Reproduce the listing below, substituting "intrinsics line" for every occurrence of "lens line" and leaving all other text unchanged.

** Entries provided follows **

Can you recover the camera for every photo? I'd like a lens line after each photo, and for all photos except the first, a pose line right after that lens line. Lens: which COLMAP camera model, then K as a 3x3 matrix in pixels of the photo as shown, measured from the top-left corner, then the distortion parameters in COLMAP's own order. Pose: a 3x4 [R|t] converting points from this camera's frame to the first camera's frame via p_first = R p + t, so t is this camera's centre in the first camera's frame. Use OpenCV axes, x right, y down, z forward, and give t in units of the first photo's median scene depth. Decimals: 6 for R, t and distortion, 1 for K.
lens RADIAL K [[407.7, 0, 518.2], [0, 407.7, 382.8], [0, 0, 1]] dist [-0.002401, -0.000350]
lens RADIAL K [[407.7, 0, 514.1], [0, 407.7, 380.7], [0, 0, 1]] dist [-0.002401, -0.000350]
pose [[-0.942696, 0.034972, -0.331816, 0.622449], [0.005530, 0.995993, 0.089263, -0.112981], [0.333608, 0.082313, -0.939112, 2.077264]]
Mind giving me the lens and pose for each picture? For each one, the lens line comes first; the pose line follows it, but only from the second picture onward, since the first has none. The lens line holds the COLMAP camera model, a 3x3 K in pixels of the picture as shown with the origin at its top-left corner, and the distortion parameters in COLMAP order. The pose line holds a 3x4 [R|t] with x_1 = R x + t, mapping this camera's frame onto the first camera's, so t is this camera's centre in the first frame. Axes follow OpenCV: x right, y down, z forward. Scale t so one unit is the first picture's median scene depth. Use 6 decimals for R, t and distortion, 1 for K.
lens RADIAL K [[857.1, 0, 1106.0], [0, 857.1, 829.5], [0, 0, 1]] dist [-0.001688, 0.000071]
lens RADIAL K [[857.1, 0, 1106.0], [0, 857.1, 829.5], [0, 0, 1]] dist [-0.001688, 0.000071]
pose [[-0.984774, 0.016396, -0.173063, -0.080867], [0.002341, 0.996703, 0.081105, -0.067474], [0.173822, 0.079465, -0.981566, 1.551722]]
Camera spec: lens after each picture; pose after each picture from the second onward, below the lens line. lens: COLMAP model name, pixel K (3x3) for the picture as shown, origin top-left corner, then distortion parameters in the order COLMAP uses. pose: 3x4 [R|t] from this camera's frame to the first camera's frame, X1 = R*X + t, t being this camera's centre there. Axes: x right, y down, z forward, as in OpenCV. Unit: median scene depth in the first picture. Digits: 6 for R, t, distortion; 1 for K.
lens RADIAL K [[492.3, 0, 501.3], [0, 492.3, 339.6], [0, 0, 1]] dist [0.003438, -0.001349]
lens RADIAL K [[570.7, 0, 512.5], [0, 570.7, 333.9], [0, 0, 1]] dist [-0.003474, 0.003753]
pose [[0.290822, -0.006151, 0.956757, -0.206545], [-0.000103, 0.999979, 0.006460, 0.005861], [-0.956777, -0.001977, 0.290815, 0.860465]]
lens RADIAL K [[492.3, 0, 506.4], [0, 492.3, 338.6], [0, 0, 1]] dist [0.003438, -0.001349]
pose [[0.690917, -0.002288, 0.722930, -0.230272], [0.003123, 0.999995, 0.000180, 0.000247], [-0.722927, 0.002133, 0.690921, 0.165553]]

** End of Entries provided **

Solution to this problem:
Can you recover the camera for every photo? I'd like a intrinsics line after each photo, and for all photos except the first, a pose line right after that intrinsics line. Lens: which COLMAP camera model, then K as a 3x3 matrix in pixels of the photo as shown, measured from the top-left corner, then the distortion parameters in COLMAP's own order. Pose: a 3x4 [R|t] converting points from this camera's frame to the first camera's frame via p_first = R p + t, so t is this camera's centre in the first camera's frame. Use OpenCV axes, x right, y down, z forward, and give t in units of the first photo's median scene depth. Decimals: 6 for R, t and distortion, 1 for K.
lens RADIAL K [[407.7, 0, 518.2], [0, 407.7, 382.8], [0, 0, 1]] dist [-0.002401, -0.000350]
lens RADIAL K [[407.7, 0, 514.1], [0, 407.7, 380.7], [0, 0, 1]] dist [-0.002401, -0.000350]
pose [[-0.942696, 0.034972, -0.331816, 0.622449], [0.005530, 0.995993, 0.089263, -0.112981], [0.333608, 0.082313, -0.939112, 2.077264]]
Mind giving me the lens and pose for each picture? For each one, the intrinsics line comes first; the pose line follows it, but only from the second picture onward, since the first has none. The intrinsics line holds the COLMAP camera model, a 3x3 K in pixels of the picture as shown with the origin at its top-left corner, and the distortion parameters in COLMAP order. The pose line holds a 3x4 [R|t] with x_1 = R x + t, mapping this camera's frame onto the first camera's, so t is this camera's centre in the first frame. Axes follow OpenCV: x right, y down, z forward. Scale t so one unit is the first picture's median scene depth. Use 6 decimals for R, t and distortion, 1 for K.
lens RADIAL K [[857.1, 0, 1106.0], [0, 857.1, 829.5], [0, 0, 1]] dist [-0.001688, 0.000071]
lens RADIAL K [[857.1, 0, 1106.0], [0, 857.1, 829.5], [0, 0, 1]] dist [-0.001688, 0.000071]
pose [[-0.984774, 0.016396, -0.173063, -0.080867], [0.002341, 0.996703, 0.081105, -0.067474], [0.173822, 0.079465, -0.981566, 1.551722]]
Camera spec: lens after each picture; pose after each picture from the second onward, below the intrinsics line. lens: COLMAP model name, pixel K (3x3) for the picture as shown, origin top-left corner, then distortion parameters in the order COLMAP uses. pose: 3x4 [R|t] from this camera's frame to the first camera's frame, X1 = R*X + t, t being this camera's centre there. Axes: x right, y down, z forward, as in OpenCV. Unit: median scene depth in the first picture. Digits: 6 for R, t, distortion; 1 for K.
lens RADIAL K [[492.3, 0, 501.3], [0, 492.3, 339.6], [0, 0, 1]] dist [0.003438, -0.001349]
lens RADIAL K [[570.7, 0, 512.5], [0, 570.7, 333.9], [0, 0, 1]] dist [-0.003474, 0.003753]
pose [[0.290822, -0.006151, 0.956757, -0.206545], [-0.000103, 0.999979, 0.006460, 0.005861], [-0.956777, -0.001977, 0.290815, 0.860465]]
lens RADIAL K [[492.3, 0, 506.4], [0, 492.3, 338.6], [0, 0, 1]] dist [0.003438, -0.001349]
pose [[0.690917, -0.002288, 0.722930, -0.230272], [0.003123, 0.999995, 0.000180, 0.000247], [-0.722927, 0.002133, 0.690921, 0.165553]]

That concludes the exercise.